Extracted material -
######

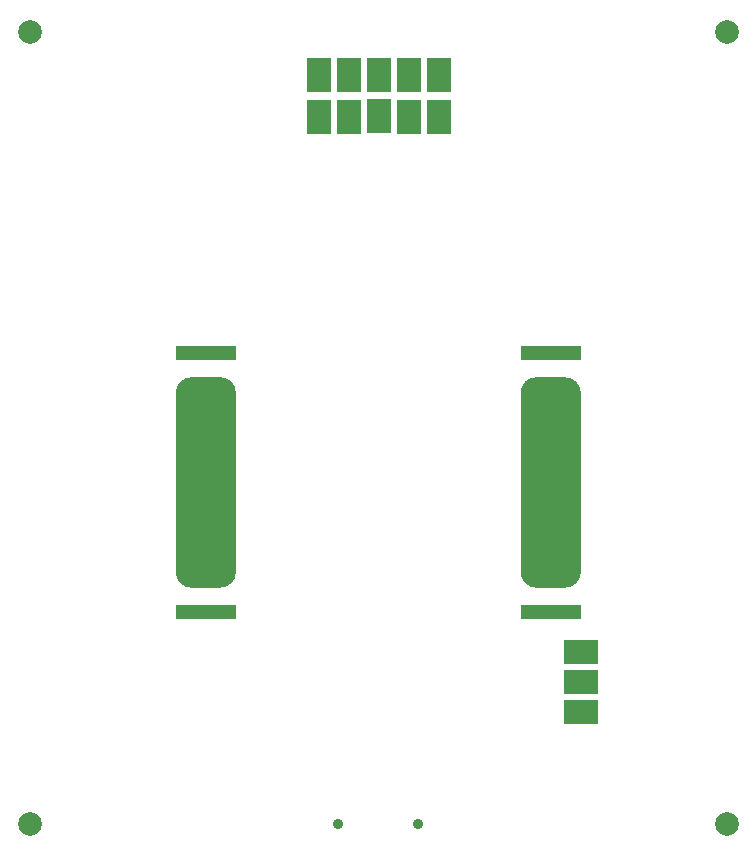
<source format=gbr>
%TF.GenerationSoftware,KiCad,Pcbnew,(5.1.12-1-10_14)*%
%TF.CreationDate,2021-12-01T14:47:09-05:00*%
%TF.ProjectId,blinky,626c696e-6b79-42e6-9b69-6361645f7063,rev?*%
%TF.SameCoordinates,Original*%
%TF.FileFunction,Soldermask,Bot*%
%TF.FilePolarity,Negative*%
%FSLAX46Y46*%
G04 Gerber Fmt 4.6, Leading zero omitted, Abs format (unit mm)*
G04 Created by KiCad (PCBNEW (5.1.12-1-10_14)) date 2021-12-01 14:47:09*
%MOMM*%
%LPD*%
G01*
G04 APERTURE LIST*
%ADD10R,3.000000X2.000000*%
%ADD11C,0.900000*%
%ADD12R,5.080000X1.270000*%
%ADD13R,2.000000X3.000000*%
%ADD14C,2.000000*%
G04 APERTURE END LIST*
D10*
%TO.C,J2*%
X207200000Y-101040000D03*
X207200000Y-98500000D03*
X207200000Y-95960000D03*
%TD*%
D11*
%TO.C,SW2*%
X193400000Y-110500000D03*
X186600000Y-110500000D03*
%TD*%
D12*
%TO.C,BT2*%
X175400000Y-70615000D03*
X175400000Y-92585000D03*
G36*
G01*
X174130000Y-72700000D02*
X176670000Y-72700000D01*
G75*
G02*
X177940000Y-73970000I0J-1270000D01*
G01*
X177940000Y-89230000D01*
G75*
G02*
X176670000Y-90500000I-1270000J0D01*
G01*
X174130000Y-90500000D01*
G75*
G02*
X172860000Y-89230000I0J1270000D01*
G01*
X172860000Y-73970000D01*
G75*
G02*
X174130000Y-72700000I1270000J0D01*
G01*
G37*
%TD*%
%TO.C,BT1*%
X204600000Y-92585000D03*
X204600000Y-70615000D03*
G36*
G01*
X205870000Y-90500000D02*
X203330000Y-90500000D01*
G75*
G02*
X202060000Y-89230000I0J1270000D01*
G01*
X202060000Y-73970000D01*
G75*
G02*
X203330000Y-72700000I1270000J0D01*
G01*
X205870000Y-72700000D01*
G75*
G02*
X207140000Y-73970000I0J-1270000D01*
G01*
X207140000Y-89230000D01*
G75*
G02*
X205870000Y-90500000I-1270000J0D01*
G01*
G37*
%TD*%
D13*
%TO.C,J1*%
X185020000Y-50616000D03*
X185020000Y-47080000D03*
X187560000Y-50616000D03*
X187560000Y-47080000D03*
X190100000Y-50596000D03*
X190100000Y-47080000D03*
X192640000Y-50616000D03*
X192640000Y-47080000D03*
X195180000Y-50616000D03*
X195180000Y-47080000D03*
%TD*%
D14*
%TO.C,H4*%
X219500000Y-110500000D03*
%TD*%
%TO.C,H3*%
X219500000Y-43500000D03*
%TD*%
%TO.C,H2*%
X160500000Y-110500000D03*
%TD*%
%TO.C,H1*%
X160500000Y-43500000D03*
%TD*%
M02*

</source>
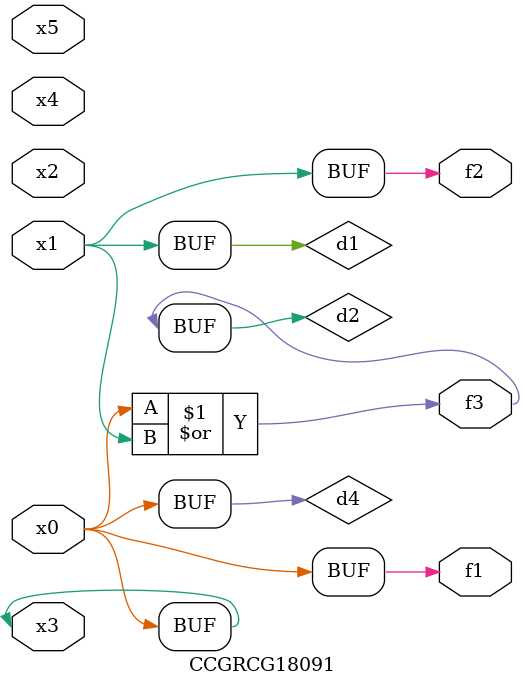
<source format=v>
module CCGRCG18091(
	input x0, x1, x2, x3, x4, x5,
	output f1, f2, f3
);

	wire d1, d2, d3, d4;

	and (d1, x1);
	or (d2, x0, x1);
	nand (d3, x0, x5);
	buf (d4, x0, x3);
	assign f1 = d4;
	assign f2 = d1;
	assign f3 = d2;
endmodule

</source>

######

Retype exactly the span of lines from the one with "G04 APERTURE LIST*" through the one with "X192640000Y-50616000D03*"; include both ends and omit the rest of the material.

Solution -
G04 APERTURE LIST*
%ADD10R,3.000000X2.000000*%
%ADD11C,0.900000*%
%ADD12R,5.080000X1.270000*%
%ADD13R,2.000000X3.000000*%
%ADD14C,2.000000*%
G04 APERTURE END LIST*
D10*
%TO.C,J2*%
X207200000Y-101040000D03*
X207200000Y-98500000D03*
X207200000Y-95960000D03*
%TD*%
D11*
%TO.C,SW2*%
X193400000Y-110500000D03*
X186600000Y-110500000D03*
%TD*%
D12*
%TO.C,BT2*%
X175400000Y-70615000D03*
X175400000Y-92585000D03*
G36*
G01*
X174130000Y-72700000D02*
X176670000Y-72700000D01*
G75*
G02*
X177940000Y-73970000I0J-1270000D01*
G01*
X177940000Y-89230000D01*
G75*
G02*
X176670000Y-90500000I-1270000J0D01*
G01*
X174130000Y-90500000D01*
G75*
G02*
X172860000Y-89230000I0J1270000D01*
G01*
X172860000Y-73970000D01*
G75*
G02*
X174130000Y-72700000I1270000J0D01*
G01*
G37*
%TD*%
%TO.C,BT1*%
X204600000Y-92585000D03*
X204600000Y-70615000D03*
G36*
G01*
X205870000Y-90500000D02*
X203330000Y-90500000D01*
G75*
G02*
X202060000Y-89230000I0J1270000D01*
G01*
X202060000Y-73970000D01*
G75*
G02*
X203330000Y-72700000I1270000J0D01*
G01*
X205870000Y-72700000D01*
G75*
G02*
X207140000Y-73970000I0J-1270000D01*
G01*
X207140000Y-89230000D01*
G75*
G02*
X205870000Y-90500000I-1270000J0D01*
G01*
G37*
%TD*%
D13*
%TO.C,J1*%
X185020000Y-50616000D03*
X185020000Y-47080000D03*
X187560000Y-50616000D03*
X187560000Y-47080000D03*
X190100000Y-50596000D03*
X190100000Y-47080000D03*
X192640000Y-50616000D03*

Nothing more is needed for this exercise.